A man in East Hartford decided that the best way to get his sandwiches made the exact way he wanted was by calling 911.


“I specifically asked for a little turkey and a little ham and a lot of cheese and a lot of mayonnaise and they’re giving me a hard time,” Rother McLennon told a 911 dispatcher Wednesday.

The dispatcher, Heather Clayton, incredulously asked, “You’re calling 911 because you don’t like the way that they’re making your sandwich?”

While at a deli, the man asked for 14 sandwiches to be made with a lesser amount of meat, but adding on the cheese, hopefully lessening the price. This resulted in him requesting to use the in-deli phone to call emergency services over it. Despite this, no charges were filed. I feel like the cops may be missing out on an easy way to fatten the city’s pockets and teach someone a lesson.

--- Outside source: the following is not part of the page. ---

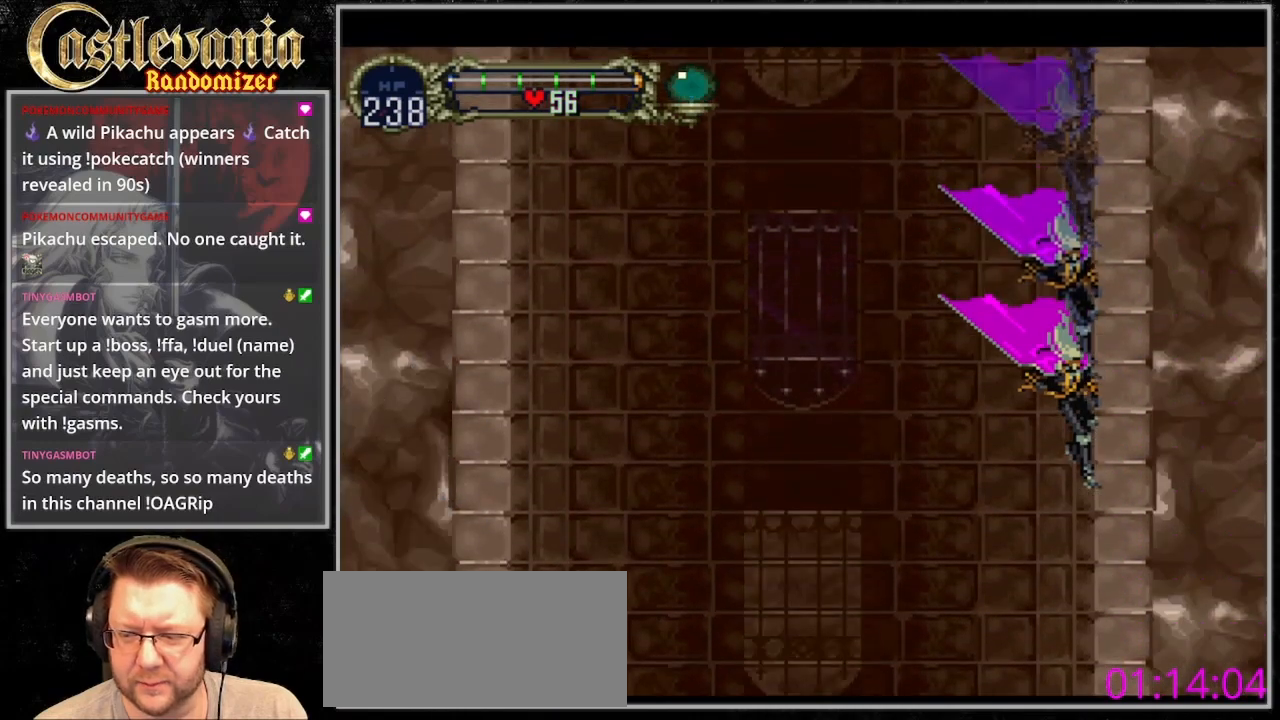
{"dt_ms": 500, "buttons": [], "events": []}
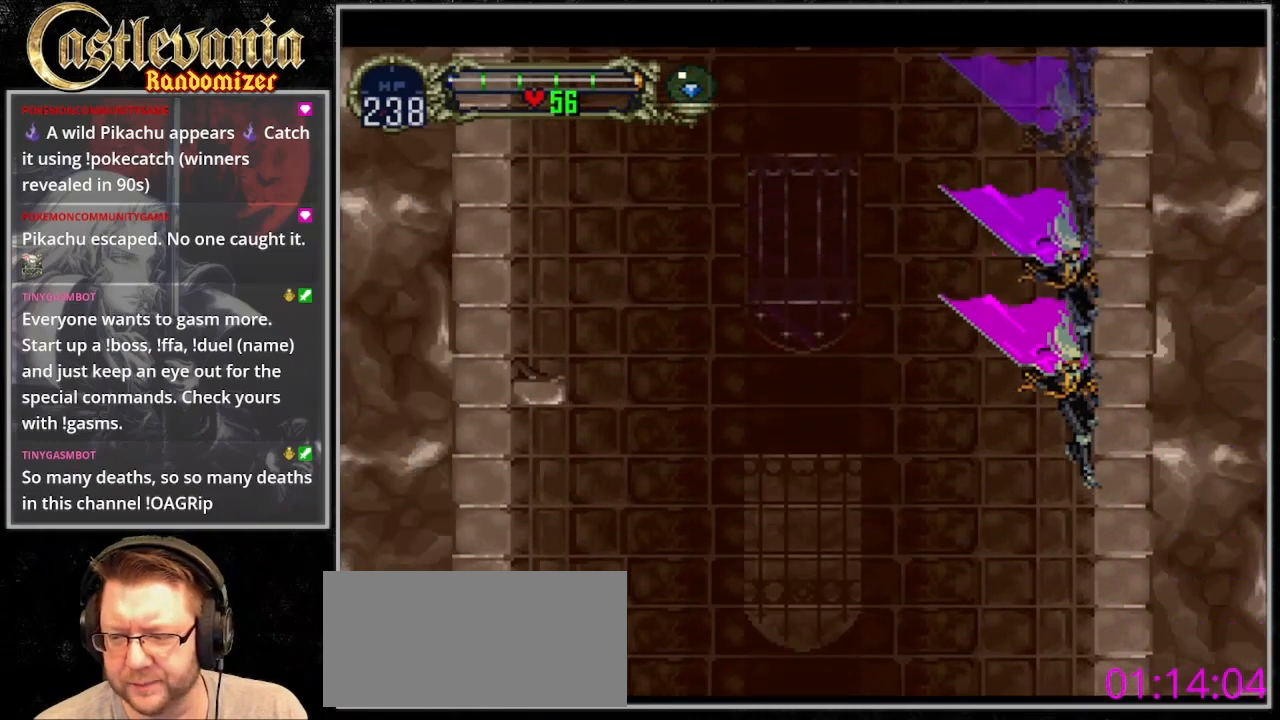
{"dt_ms": 500, "buttons": [], "events": []}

There’s pro-life, and then there’s pro-looking busy at work

Some people kill time at work by playing Minesweeper. Republican congressmen do it by introducing anti-abortion measures into every single bill, relevance be damned.

The House GOP approved a Homeland Security spending bill that includes an attachment by Rep. Robert Aderholt, R-Ala, which prevents Immigration and Customs Enforcement from funding abortions for illegal immigrants. You hear that, ICE? Your days of aborting anchor babies are over!

… Except, as ICE spokesperson Barbara Gonzalez said, they have never funded or provided an abortion. Ever. Not even in that Planned Parenthood, “never with government money” way, but “even when we really wanted to because that baby was a terrorist.” (ICE already had a policy in place based on the Justice Department’s rule for the Bureau of Prisons that bars willy-nilly abortions.)

But, at least nobody can say Rep. Aderholt has never worked a day in his 15 years in the House. Technically, he’s worked at least one now.